13. A cell therapy generation system, comprising:

(a) a blood extraction device;

(b) an automated cell engineering system, comprising:

i. a closable housing;

a cell separation device contained within the enclosable housing and fluidly connected to the blood extraction device;

a cell transduction apparatus contained within the enclosable housing and fluidly connected to the cell separation filter; and

a cartridge contained within the closable housing, the cartridge comprising a cell culture chamber fluidly connected to the cell transduction device; and

(c) a cell therapy infusion device fluidly connected to the cell culture chamber.

14. The system of claim 13, wherein the cell separation device is a cell separation filter comprising a matrix that captures a population of T cells.

15. The system of claim 13 or claim 14, wherein the cell transduction device is an electroporation unit.

16. The system of any one of claims 13-15, wherein the cassette further comprises one or more fluidic pathways, wherein the fluidic pathways provide recirculation, waste removal and homogeneous gas exchange, and distribution of nutrients to the cell culture chambers without interfering with cells within the cell culture chambers.

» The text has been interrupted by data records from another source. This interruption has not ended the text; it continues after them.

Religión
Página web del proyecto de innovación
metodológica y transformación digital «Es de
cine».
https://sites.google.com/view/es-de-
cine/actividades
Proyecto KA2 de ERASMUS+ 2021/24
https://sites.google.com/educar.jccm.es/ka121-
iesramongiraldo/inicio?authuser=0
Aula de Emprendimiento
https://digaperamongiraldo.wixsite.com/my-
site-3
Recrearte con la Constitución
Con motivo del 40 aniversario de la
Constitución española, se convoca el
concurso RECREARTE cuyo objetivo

17. The system of any one of claims 13-16, wherein the cartridge further comprises one or more of a pH sensor, a glucose sensor, an oxygen sensor, a carbon dioxide sensor, and/or an optical density sensor.

18. The system of any one of claims 13-17, further comprising a computer control system and a user interface, wherein the user interface is coupled to the computer control system to provide instructions to the automated cell engineering system.

19. The system of any one of claims 13 to 18, wherein the system is portable.

20. The system of any one of claims 13-19, further comprising an automated process control system configured to control the system.

21. The system of any one of claims 13-20, further comprising a bed such that the blood extraction device and the cell therapy infusion device are juxtaposed with the bed.

22. A method for preparing a cell therapy product, the method comprising:

(a) extracting a blood sample from a patient;

(b) passing the blood sample through a cell separation device to remove a target cell population from the blood sample;

(c) transducing the target cell population with a vector to produce a transduced cell culture;

(d) optionally expanding the transduced cell culture;

(e) collecting the cell culture; and

(f) infusing the collected cell culture into the patient.

23. The method of claim 22, wherein the cell separation device removes T cells from the blood sample through a separation filter.

24. The method of claim 23, wherein the transduction comprises electroporation of the T cell with a vector comprising a chimeric antigen receptor.

25. The method of any one of claims 22-24, further comprising filtering, washing, and/or conditioning the collected cell culture prior to the infusion.

26. The method of any one of claims 22-25, wherein (a) through (f) are controlled by an automated process control system.